We can use the dictionary previously created to calculate the average number of comments for posts created during each hour of the day.

In [52]:
avg_by_hour = []

for hour in comments_by_hour:
    avg_by_hour.append([hour, comments_by_hour[hour]/counts_by_hour[hour]])
                       
avg_by_hour

[['09', 5.5777777777777775],
 ['13', 14.741176470588234],
 ['10', 13.440677966101696],
 ['14', 13.233644859813085],
 ['16', 16.796296296296298],
 ['23', 7.985294117647059],
 ['12', 9.41095890410959],
 ['17', 11.46],
 ['15', 38.5948275862069],
 ['21', 16.009174311926607],
 ['20', 21.525],
 ['02', 23.810344827586206],
 ['18', 13.20183486238532],
 ['03', 7.796296296296297],
 ['05', 10.08695652173913],
 ['19', 10.8],
 ['01', 11.383333333333333],
 ['22', 6.746478873239437],
 ['08', 10.25],
 ['04', 7.170212765957447],
 ['00', 8.127272727272727],
 ['06', 9.022727272727273],
 ['07', 7.852941176470588],
 ['11', 11.051724137931034]]

Let's sort this data in a more readable way. First we need to swap the two items, so we can use the *sort()* built-in function.

In [55]:
swap_avg_by_hour = []

for row in avg_by_hour:
    swap_avg_by_hour.append([row[1], row[0]])
    
print(swap_avg_by_hour[0:5])

[[5.5777777777777775, '09'], [14.741176470588234, '13'], [13.440677966101696, '10'], [13.233644859813085, '14'], [16.796296296296298, '16']]


In [59]:
sorted_swap = sorted(swap_avg_by_hour, reverse=True)
sorted_swap

[[38.5948275862069, '15'],
 [23.810344827586206, '02'],
 [21.525, '20'],
 [16.796296296296298, '16'],
 [16.009174311926607, '21'],
 [14.741176470588234, '13'],
 [13.440677966101696, '10'],
 [13.233644859813085, '14'],
 [13.20183486238532, '18'],
 [11.46, '17'],
 [11.383333333333333, '01'],
 [11.051724137931034, '11'],
 [10.8, '19'],
 [10.25, '08'],
 [10.08695652173913, '05'],
 [9.41095890410959, '12'],
 [9.022727272727273, '06'],
 [8.127272727272727, '00'],
 [7.985294117647059, '23'],
 [7.852941176470588, '07'],
 [7.796296296296297, '03'],
 [7.170212765957447, '04'],
 [6.746478873239437, '22'],
 [5.5777777777777775, '09']]

In [60]:
print("Top 5 Hours for Ask Posts Comments")

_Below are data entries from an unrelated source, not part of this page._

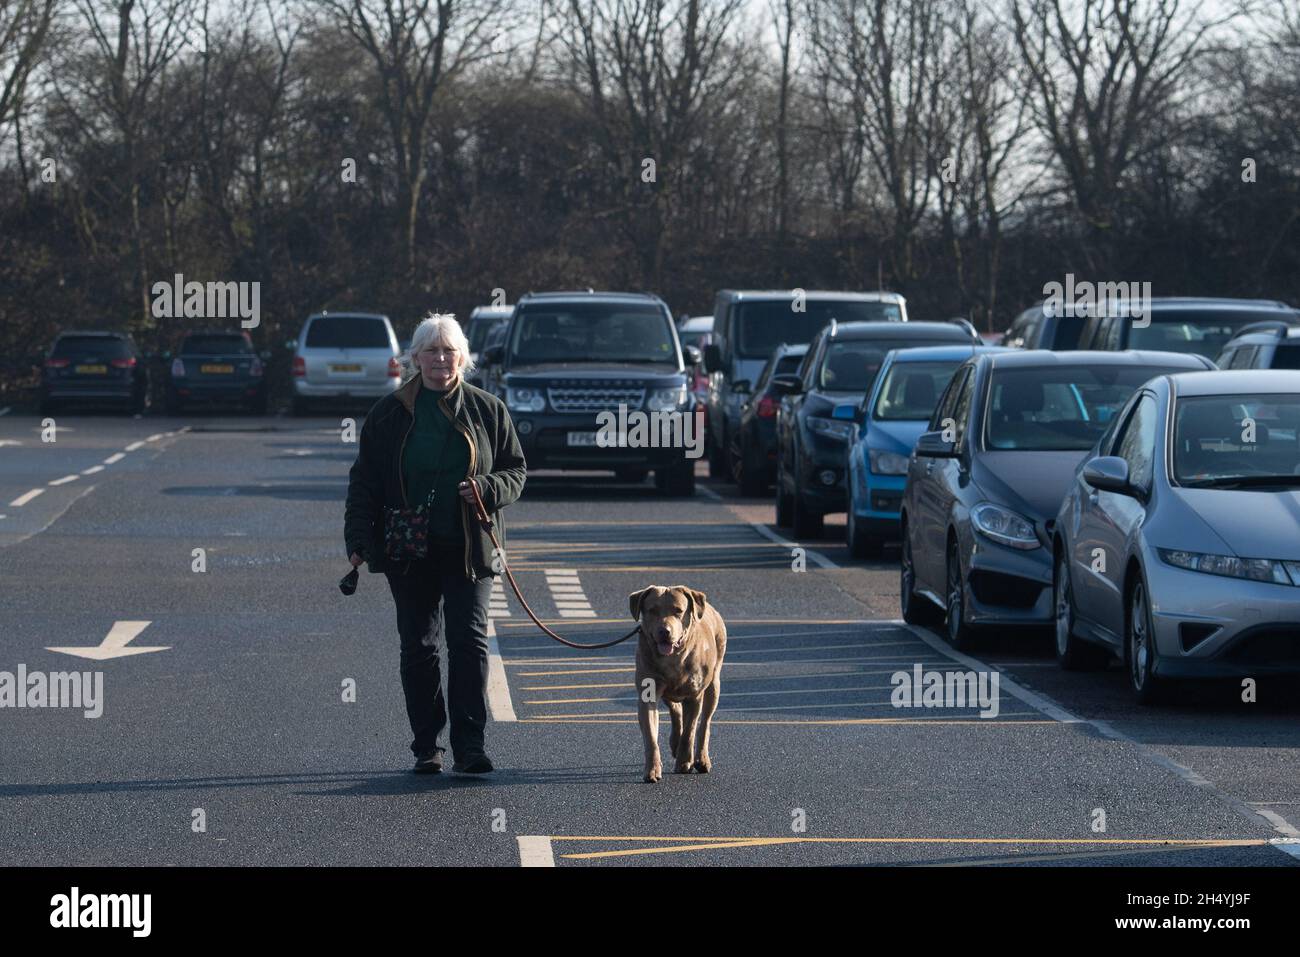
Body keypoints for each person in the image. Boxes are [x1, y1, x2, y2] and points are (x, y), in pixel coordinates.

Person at [344, 312, 526, 774]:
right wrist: (359, 538)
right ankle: (427, 744)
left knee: (468, 645)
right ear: (415, 358)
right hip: (409, 549)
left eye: (449, 351)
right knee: (419, 647)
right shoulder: (389, 413)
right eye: (431, 351)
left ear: (463, 358)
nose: (440, 359)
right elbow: (364, 481)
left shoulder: (488, 409)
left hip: (470, 550)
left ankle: (470, 746)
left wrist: (486, 488)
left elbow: (516, 472)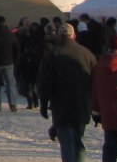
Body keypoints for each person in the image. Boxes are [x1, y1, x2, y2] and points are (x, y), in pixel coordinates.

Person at [40, 22, 97, 162]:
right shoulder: (86, 53)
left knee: (67, 144)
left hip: (61, 106)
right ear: (74, 35)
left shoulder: (52, 54)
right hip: (82, 104)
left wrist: (43, 103)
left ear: (59, 36)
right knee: (78, 143)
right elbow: (96, 81)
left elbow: (45, 82)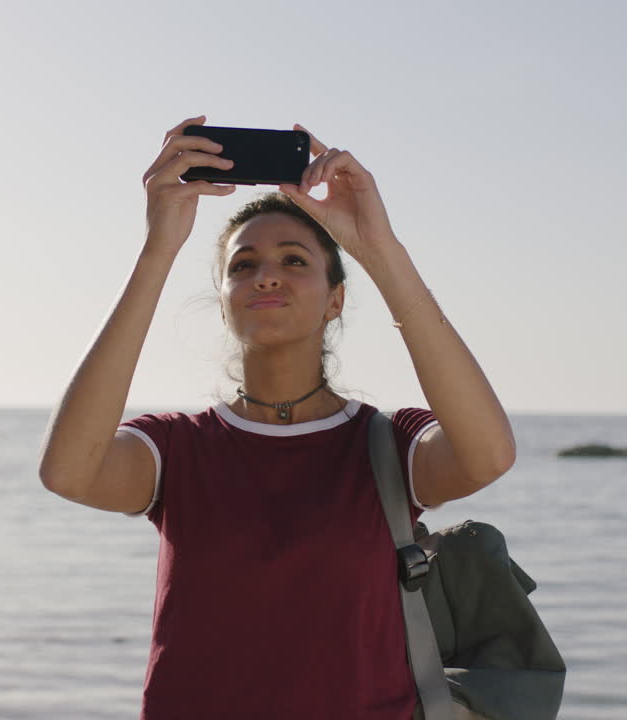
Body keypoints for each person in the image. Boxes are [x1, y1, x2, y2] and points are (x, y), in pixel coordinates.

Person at [38, 115, 516, 720]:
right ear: (224, 299)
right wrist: (159, 248)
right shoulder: (178, 449)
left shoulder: (388, 444)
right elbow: (68, 473)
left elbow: (490, 455)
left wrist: (380, 250)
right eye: (242, 265)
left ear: (335, 299)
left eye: (294, 261)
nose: (265, 274)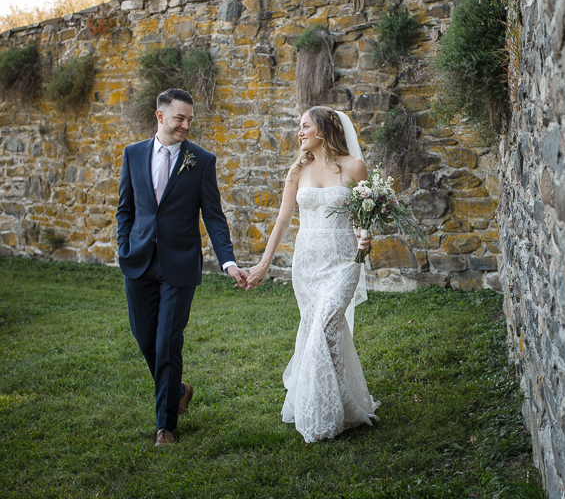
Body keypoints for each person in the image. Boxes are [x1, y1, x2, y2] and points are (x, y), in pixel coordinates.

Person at [116, 88, 249, 447]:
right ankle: (178, 390)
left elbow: (215, 217)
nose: (186, 125)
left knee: (167, 342)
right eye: (180, 118)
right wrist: (123, 246)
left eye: (190, 119)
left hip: (180, 267)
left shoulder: (201, 161)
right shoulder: (133, 154)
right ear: (160, 116)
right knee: (146, 339)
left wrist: (229, 262)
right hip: (138, 263)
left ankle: (165, 427)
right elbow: (125, 210)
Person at [244, 105, 379, 442]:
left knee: (326, 325)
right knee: (321, 331)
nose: (299, 133)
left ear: (323, 129)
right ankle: (337, 405)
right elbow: (283, 220)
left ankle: (323, 413)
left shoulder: (355, 167)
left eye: (305, 126)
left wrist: (366, 237)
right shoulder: (297, 170)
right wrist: (263, 263)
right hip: (307, 265)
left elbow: (365, 218)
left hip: (343, 262)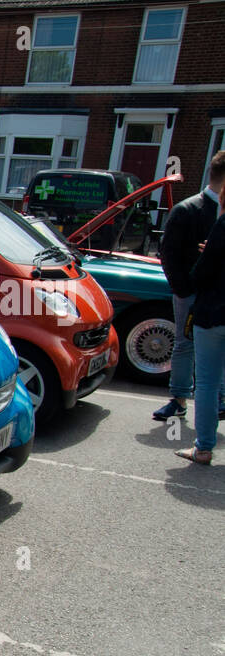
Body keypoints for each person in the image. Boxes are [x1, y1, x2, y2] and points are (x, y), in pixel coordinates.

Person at [155, 150, 225, 422]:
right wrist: (183, 291)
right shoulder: (188, 209)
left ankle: (218, 401)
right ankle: (179, 398)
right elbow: (168, 254)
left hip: (219, 294)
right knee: (185, 344)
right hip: (193, 293)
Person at [176, 187, 225, 464]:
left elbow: (200, 275)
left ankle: (203, 447)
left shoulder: (222, 225)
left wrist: (210, 254)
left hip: (213, 314)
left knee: (207, 382)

for avg, hr in sorted_swap[:5]:
    print("{}: {:.2f} average comments per post.".format(dt.datetime.strptime(hr, "%H").strftime("%H:%M"),avg))

Top 5 Hours for Ask Posts Comments
15:00: 38.59 average comments per post.
02:00: 23.81 average comments per post.
20:00: 21.52 average comments per post.
16:00: 16.80 average comments per post.
21:00: 16.01 average comments per post.